Tea Party titan Rand Paul, visiting Howard University on Wednesday, told students that he had been called “either brave or crazy to be here” at the historically black college. Probably some of each: brave, because he’s trying to sell himself and fellow Republicans to African-Americans, a singularly resistant demographic; and crazy, because he based his pitch on revised history and airbrushed facts — and the Howard kids weren’t fooled.

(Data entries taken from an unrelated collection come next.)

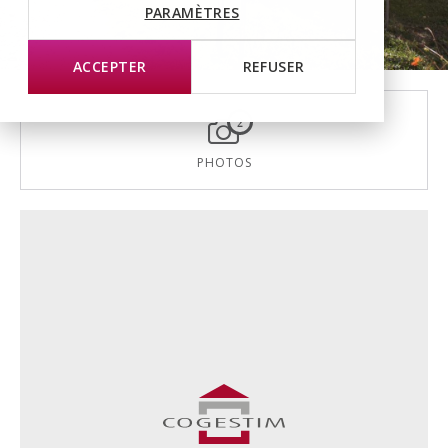
PARAMÈTRES
ACCEPTER
REFUSER
2
PHOTOS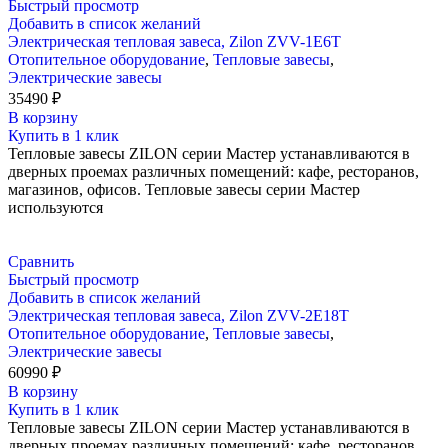
Быстрый просмотр
Добавить в список желаний
Электрическая тепловая завеса, Zilon ZVV-1E6T
Отопительное оборудование
,
Тепловые завесы
,
Электрические завесы
35490
₽
В корзину
Купить в 1 клик
Тепловые завесы ZILON серии Мастер устанавливаются в
дверных проемах различных помещений: кафе, ресторанов,
магазинов, офисов. Тепловые завесы серии Мастер
используются
Сравнить
Быстрый просмотр
Добавить в список желаний
Электрическая тепловая завеса, Zilon ZVV-2E18T
Отопительное оборудование
,
Тепловые завесы
,
Электрические завесы
60990
₽
В корзину
Купить в 1 клик
Тепловые завесы ZILON серии Мастер устанавливаются в
дверных проемах различных помещений: кафе, ресторанов,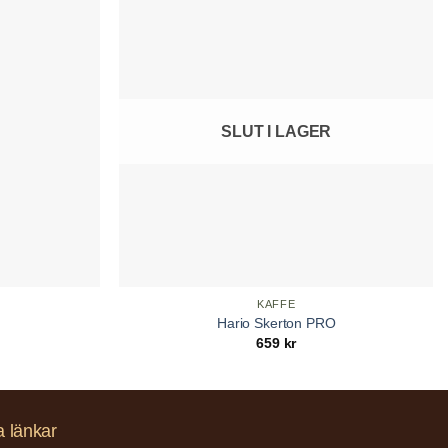
SLUT I LAGER
KAFFE
Hario Skerton PRO
659
kr
a länkar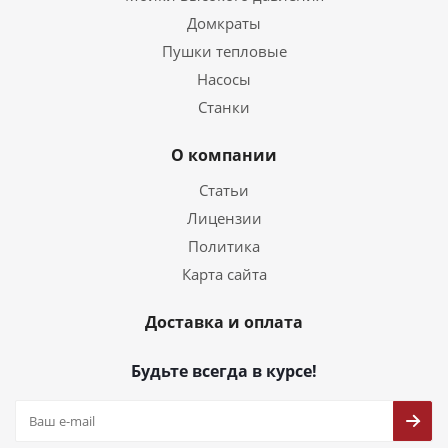
Домкраты
Пушки тепловые
Насосы
Станки
О компании
Статьи
Лицензии
Политика
Карта сайта
Доставка и оплата
Будьте всегда в курсе!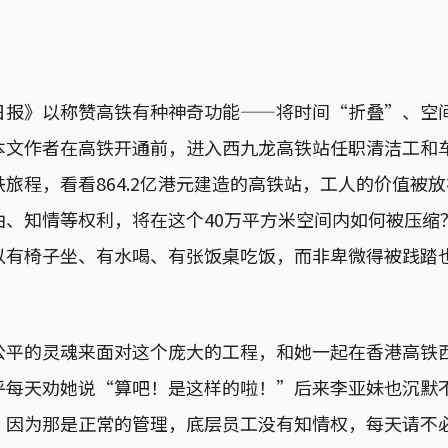
日报》以称赞高铁有种神奇功能——将时间“折叠”、空
本文作者在高铁开通前，进入西九龙高铁站任职清洁工和
旅程，看看864.2亿港元建造的高铁站，工人的价值被
由、知情等权利，将在这个40万平方米空间内如何被压缩
以有椅子坐、有水喝、有张饭桌吃饭，而非卑微得被践踏
公平的灵魂来面对这个庞大的工程，和她一起在香港高铁
乎每天劝她说“算吧！是这样的啦！”后来李亚妹也沉默
，因为那是正常的管理，底层员工没有知情权，每天请不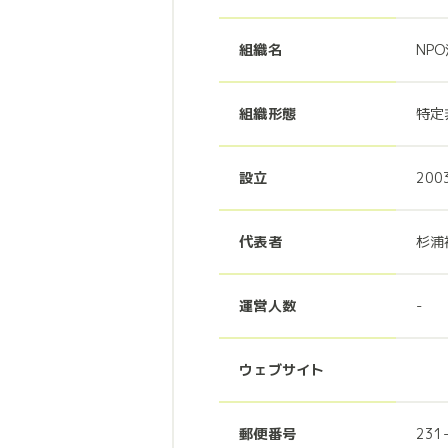
組織名
NP
組織形態
特定
設立
200
代表者
杉浦
運営人数
-
ウェブサイト
郵便番号
231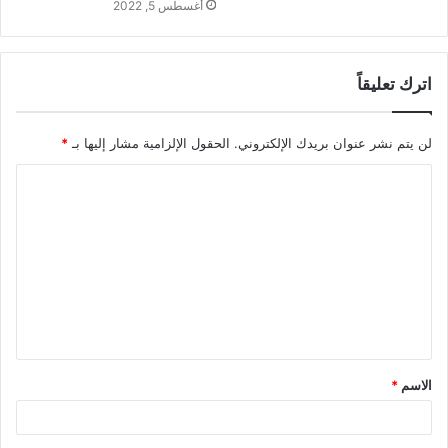
أغسطس 5, 2022
اترك تعليقاً
لن يتم نشر عنوان بريدك الإلكتروني.
الحقول الإلزامية مشار إليها بـ
*
ا
ل
ت
ع
ل
ي
ق
الاسم
*
*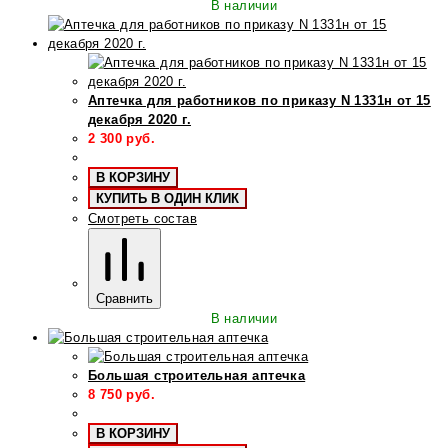
В наличии
Аптечка для работников по приказу N 1331н от 15
декабря 2020 г.
2 300
руб.
В КОРЗИНУ
КУПИТЬ В ОДИН КЛИК
Смотреть состав
Сравнить
В наличии
Большая строительная аптечка
8 750
руб.
В КОРЗИНУ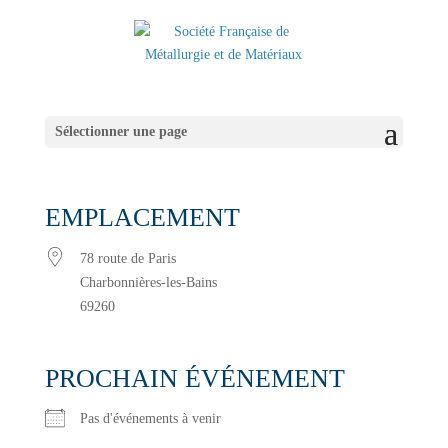
Sélectionner une page
EMPLACEMENT
78 route de Paris
Charbonnières-les-Bains
69260
PROCHAIN ÉVÉNEMENT
Pas d'événements à venir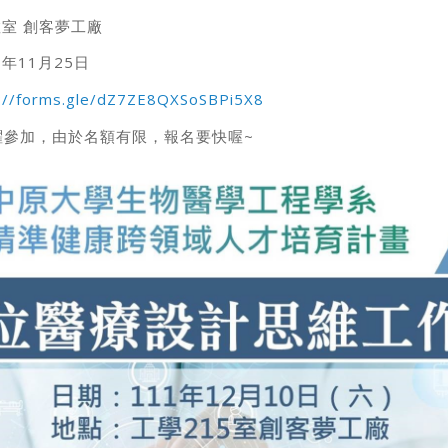
教室 創客夢工廠
年11月25日
://forms.gle/dZ7ZE8QXSoSBPi5X8
躍參加，由於名額有限，報名要快喔~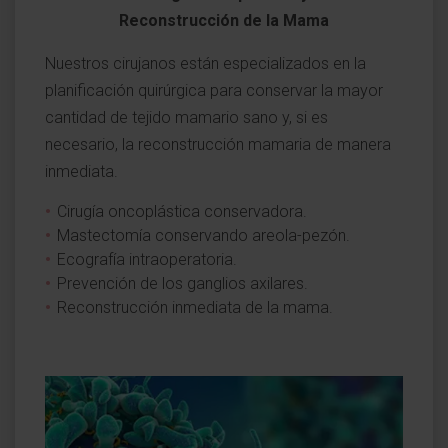
Reconstrucción de la Mama
Nuestros cirujanos están especializados en la
planificación quirúrgica para conservar la mayor
cantidad de tejido mamario sano y, si es
necesario, la reconstrucción mamaria de manera
inmediata.
Cirugía oncoplástica conservadora.
Mastectomía conservando areola-pezón.
Ecografía intraoperatoria.
Prevención de los ganglios axilares.
Reconstrucción inmediata de la mama.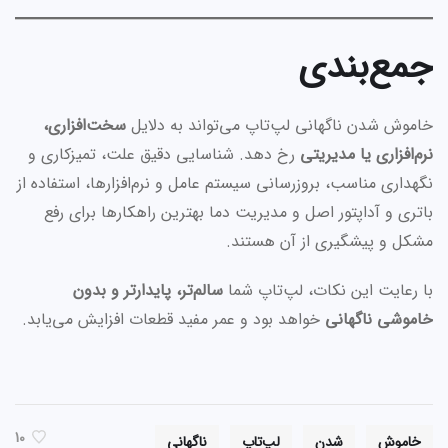
جمع‌بندی
خاموش شدن ناگهانی لپ‌تاپ می‌تواند به دلایل
سخت‌افزاری،
نرم‌افزاری یا مدیریتی
رخ دهد. شناسایی دقیق علت، تمیزکاری و
نگهداری مناسب، بروزرسانی سیستم عامل و نرم‌افزارها، استفاده از
باتری و آداپتور اصل و مدیریت دما بهترین راهکارها برای رفع
مشکل و پیشگیری از آن هستند.
با رعایت این نکات، لپ‌تاپ شما
سالم‌تر، پایدارتر و بدون
خاموشی ناگهانی
خواهد بود و عمر مفید قطعات افزایش می‌یابد.
10
خاموش
شدن
لپ‌تاپ
ناگهانی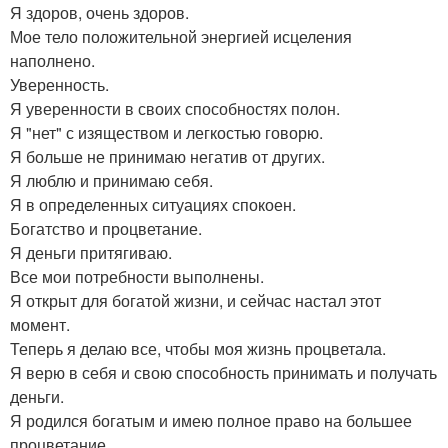
Я здоров, очень здоров.
Мое тело положительной энергией исцеления
наполнено.
Уверенность.
Я уверенности в своих способностях полон.
Я "нет" с изяществом и легкостью говорю.
Я больше не принимаю негатив от других.
Я люблю и принимаю себя.
Я в определенных ситуациях спокоен.
Богатство и процветание.
Я деньги притягиваю.
Все мои потребности выполнены.
Я открыт для богатой жизни, и сейчас настал этот
момент.
Теперь я делаю все, чтобы моя жизнь процветала.
Я верю в себя и свою способность принимать и получать
деньги.
Я родился богатым и имею полное право на большее
процветание.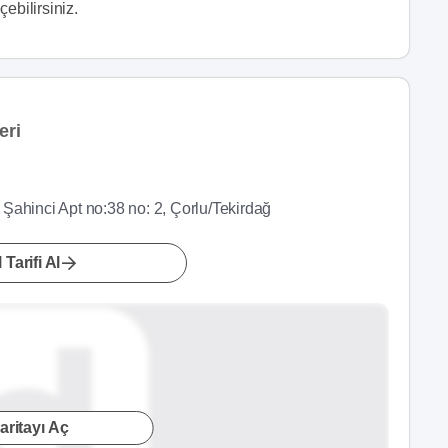
çebilirsiniz.
eri
ahinci Apt no:38 no: 2, Çorlu/Tekirdağ
 Tarifi Al
aritayı Aç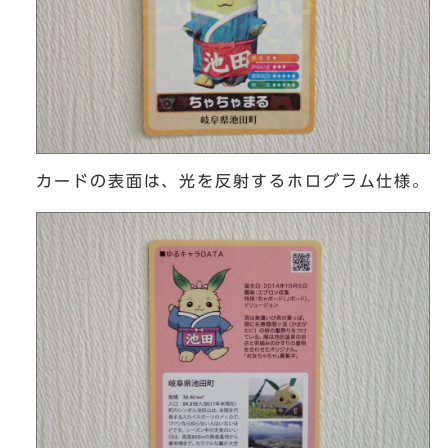
カードの表面は、光を反射するホログラム仕様。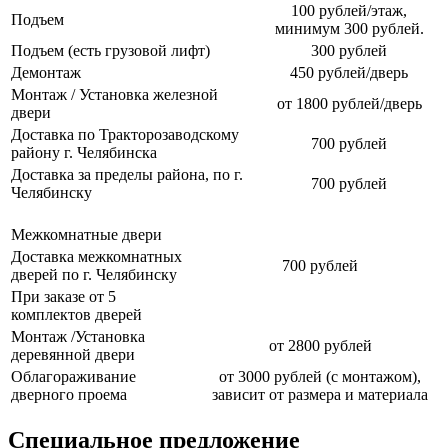
100 рублей/этаж,
Подъем
минимум 300 рублей.
Подъем (есть грузовой лифт)
300 рублей
Демонтаж
450 рублей/дверь
Монтаж / Установка железной
от 1800 рублей/дверь
двери
Доставка по Тракторозаводскому
700 рублей
району г. Челябинска
Доставка за пределы района, по г.
700 рублей
Челябинску
Межкомнатные двери
Доставка межкомнатных
700 рублей
дверей по г. Челябинску
При заказе от 5
комплектов дверей
Монтаж /Установка
от 2800 рублей
деревянной двери
Облагораживание
от 3000 рублей (с монтажом),
дверного проема
зависит от размера и материала
Специальное предложение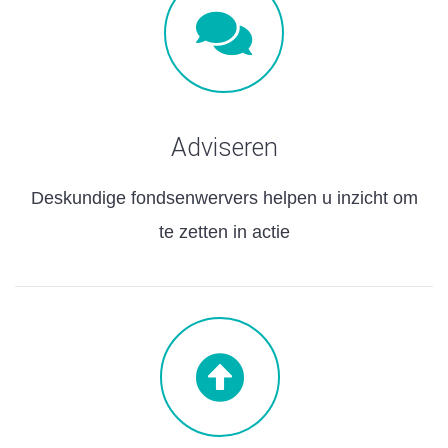
Adviseren
Deskundige fondsenwervers helpen u inzicht om
te zetten in actie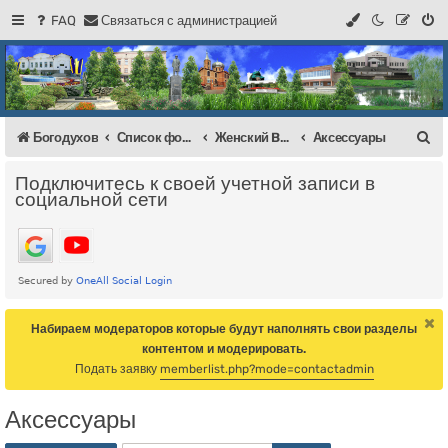
FAQ
С
в
я
з
а
т
ь
с
я
с
а
д
м
и
н
и
с
т
р
а
ц
и
е
й
Регистрация
Форум Богодухова
Богодухов
П
Богодухов
Список форумов
Женский BAZAAR
Аксессуары
о
Подключитесь к своей учетной записи в
и
социальной сети
с
к
Набираем модераторов которые будут наполнять свои разделы
контентом и модерировать.
Подать заявку
memberlist.php?mode=contactadmin
Аксессуары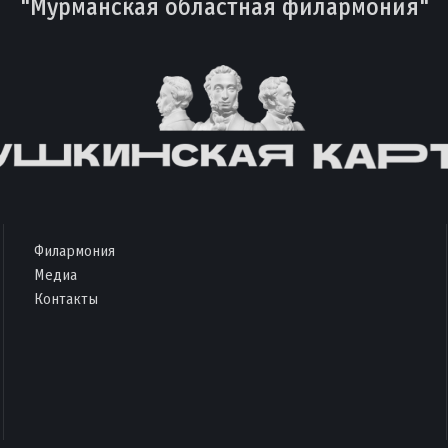
"Мурманская областная филармония"
Филармония
Медиа
Контакты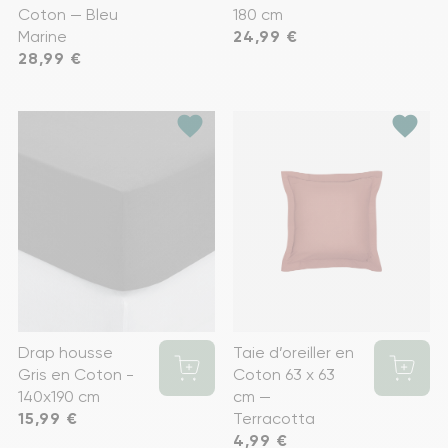
Coton — Bleu
180 cm
Marine
Prix
24,99 €
Prix
28,99 €
favorite
favorite
Drap housse
Taie d’oreiller en
Gris en Coton -
Coton 63 x 63
140x190 cm
cm —
Prix
15,99 €
Terracotta
Prix
4,99 €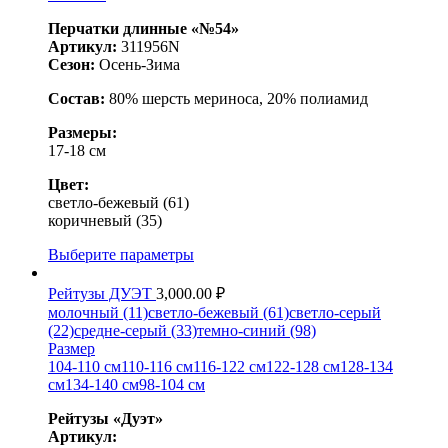
Перчатки длинные «№54»
Артикул:
311956N
Сезон:
Осень-Зима
Состав:
80% шерсть мериноса, 20% полиамид
Размеры:
17-18 см
Цвет:
светло-бежевый (61)
коричневый (35)
Выберите параметры
Рейтузы ДУЭТ
3,000.00
₽
молочный (11)
светло-бежевый (61)
светло-серый
(22)
средне-серый (33)
темно-синий (98)
Размер
104-110 см
110-116 см
116-122 см
122-128 см
128-134
см
134-140 см
98-104 см
Рейтузы «Дуэт»
Артикул: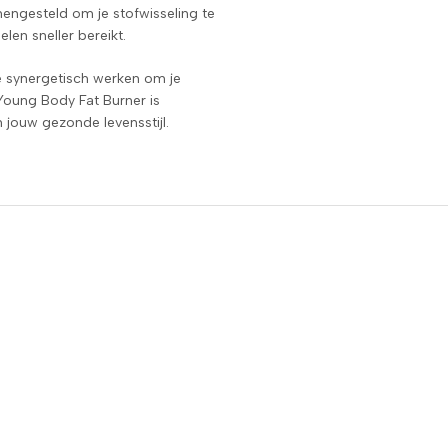
mengesteld om je stofwisseling te
len sneller bereikt.
e synergetisch werken om je
 Young Body Fat Burner is
 jouw gezonde levensstijl.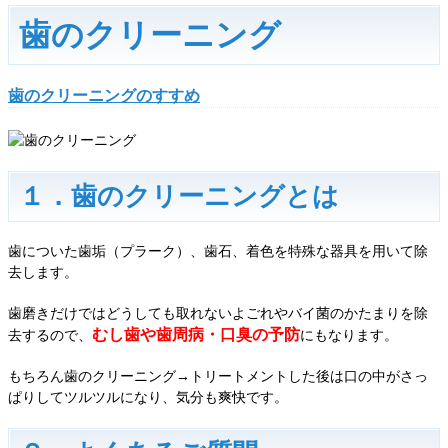
歯のクリーニング
歯のクリーニングのすすめ
１．歯のクリーニングとは
歯についた歯垢（プラーク）、歯石、着色を特殊な器具を用いて除
去します。
歯磨きだけではどうしても取れないよごれやバイ菌のかたまりを除
むし歯や歯周病・口臭の予防
去するので、
にもなります。
もちろん歯のクリーニング→トリートメントした後は口の中がさっ
ぱりしてツルツルになり、気分も爽快です。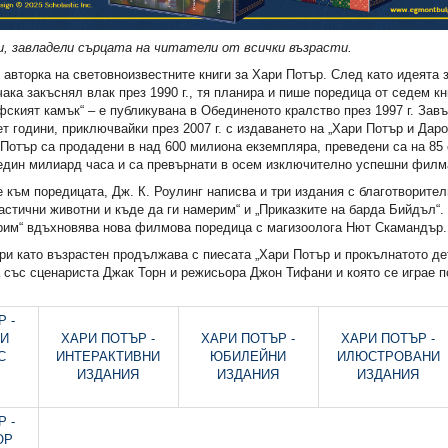
и, завладели сърцата на читатели от всички възрасти.
 авторка на световноизвестните книги за Хари Потър. След като идеята 
ака закъснял влак през 1990 г., тя планира и пише поредица от седем кн
ският камък“ – е публикувана в Обединеното кралство през 1997 г. Зав
т години, приключвайки през 2007 г. с издаването на „Хари Потър и Даро
 Потър са продадени в над 600 милиона екземпляра, преведени са на 85 
един милиард часа и са превърнати в осем изключително успешни филм
 към поредицата, Дж. К. Роулинг написва и три издания с благотворител
тастични животни и къде да ги намерим“ и „Приказките на барда Бийдъл“.
рим“ вдъхновява нова филмова поредица с магизоолога Нют Скамандър.
ри като възрастен продължава с пиесата „Хари Потър и прокълнатото дет
 със сценариста Джак Торн и режисьора Джон Тифани и която се играе п
 -
НИ
ХАРИ ПОТЪР -
ХАРИ ПОТЪР -
ХАРИ ПОТЪР -
С
ИНТЕРАКТИВНИ
ЮБИЛЕЙНИ
ИЛЮСТРОВАНИ
ИЗДАНИЯ
ИЗДАНИЯ
ИЗДАНИЯ
 -
ОР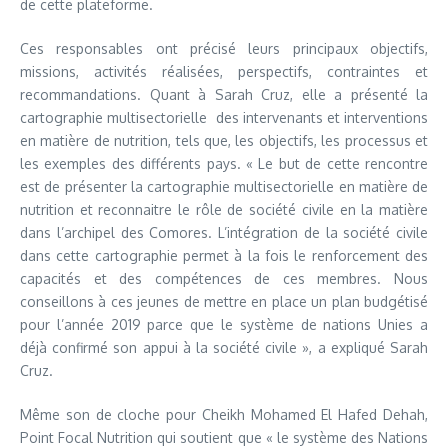
de cette plateforme.
Ces responsables ont précisé leurs principaux objectifs,
missions, activités réalisées, perspectifs, contraintes et
recommandations. Quant à Sarah Cruz, elle a présenté la
cartographie multisectorielle des intervenants et interventions
en matière de nutrition, tels que, les objectifs, les processus et
les exemples des différents pays. « Le but de cette rencontre
est de présenter la cartographie multisectorielle en matière de
nutrition et reconnaitre le rôle de société civile en la matière
dans l’archipel des Comores. L’intégration de la société civile
dans cette cartographie permet à la fois le renforcement des
capacités et des compétences de ces membres. Nous
conseillons à ces jeunes de mettre en place un plan budgétisé
pour l’année 2019 parce que le système de nations Unies a
déjà confirmé son appui à la société civile », a expliqué Sarah
Cruz.
Même son de cloche pour Cheikh Mohamed El Hafed Dehah,
Point Focal Nutrition qui soutient que « le système des Nations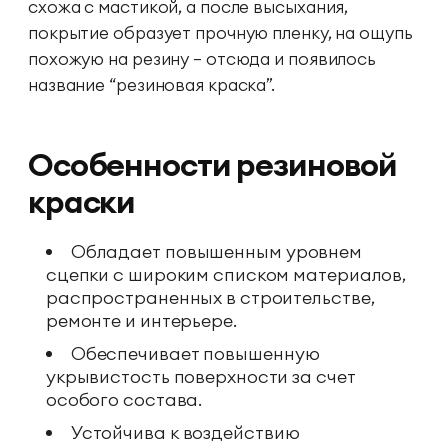
схожа с мастикой, а после высыхания,
покрытие образует прочную пленку, на ощупь
похожую на резину — отсюда и появилось
название “резиновая краска”.
Особенности резиновой
краски
Обладает повышенным уровнем
сцепки с широким списком материалов,
распространенных в строительстве,
ремонте и интерьере.
Обеспечивает повышенную
укрывистость поверхности за счет
особого состава.
Устойчива к воздействию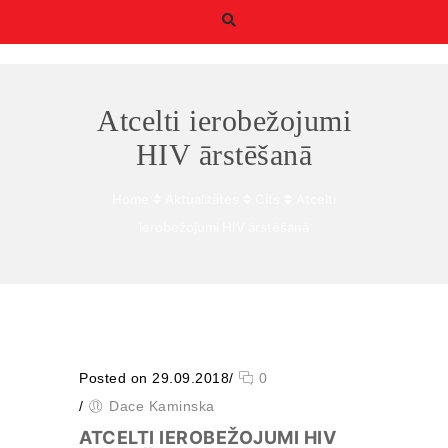
Atcelti ierobežojumi
HIV ārstēšanā
Home
Aktualitātes
Cits
Atcelti
Būtiskie/funkcionālie
ierobežojumi HIV ārstēšanā
sīkfaili
Funkcionālie sīkfaili ir
sīkfaili, kas ir obligāti
nepieciešami
būtiskajām tīmekļa
funkcijām. Bez tiem
tīmekļa vietni nevar
izmantot, kā
Posted on 29.09.2018
/
0
paredzēts. Turklāt tie
/
Dace Kaminska
nodrošina pareizo
funkcionalitāti, ja lapa
ATCELTI IEROBEŽOJUMI HIV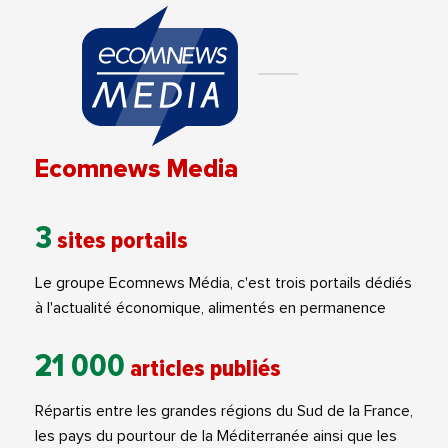
Ecomnews Media
3
sites portails
Le groupe Ecomnews Média, c'est trois portails dédiés
à l'actualité économique, alimentés en permanence
21 000
articles publiés
Répartis entre les grandes régions du Sud de la France,
les pays du pourtour de la Méditerranée ainsi que les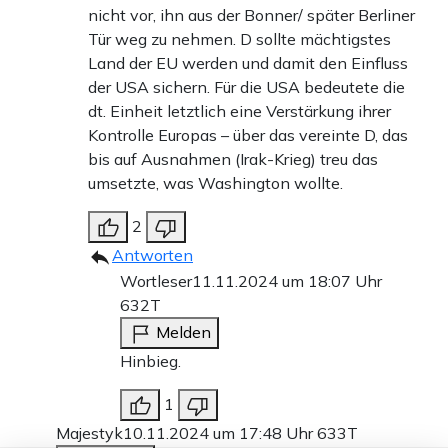
nicht vor, ihn aus der Bonner/ später Berliner
Tür weg zu nehmen. D sollte mächtigstes
Land der EU werden und damit den Einfluss
der USA sichern. Für die USA bedeutete die
dt. Einheit letztlich eine Verstärkung ihrer
Kontrolle Europas – über das vereinte D, das
bis auf Ausnahmen (Irak-Krieg) treu das
umsetzte, was Washington wollte.
2
Antworten
Wortleser
11.11.2024 um 18:07 Uhr
632T
Melden
Hinbieg.
1
Majestyk
10.11.2024 um 17:48 Uhr
633T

“No Republican questions or disputes civil rights,” the senator from Kentucky proclaimed. “I’ve never wavered in my support for civil rights or the Civil Rights Act.”
Howzat?
As a candidate in 2010, Paul questioned the constitutionality of the Civil Rights Act’s Title II, which prohibits private discrimination. “I don’t want to be associated with those people,” he said when MSNBC’s Rachel Maddow asked him about private businesses that refuse to serve black customers, “but I also don’t want to limit their speech in any way in the sense that we tolerate boorish and uncivilized behavior because that’s one of the things freedom requires.” Asked by the moderator at Howard to explain his claim that he never spoke out against the Civil Rights Act, Paul provided the creative rationale that he was talking “about the ramifications of certain portions of the Civil Rights Act beyond race, as are now being applied to smoking, menus, listing calories and things on menus and guns.”
Uphill battle
Paul acknowledged that his wooing of African-Americans “is an uphill battle,” and his hour with the students confirmed this. Talking about the Republicans’ historical support for civil rights, he said: “I’ll give you one example. The first, one of the African-American U.S. senators was a guy named, uh, I’m blanking on his name, from Massachusetts.”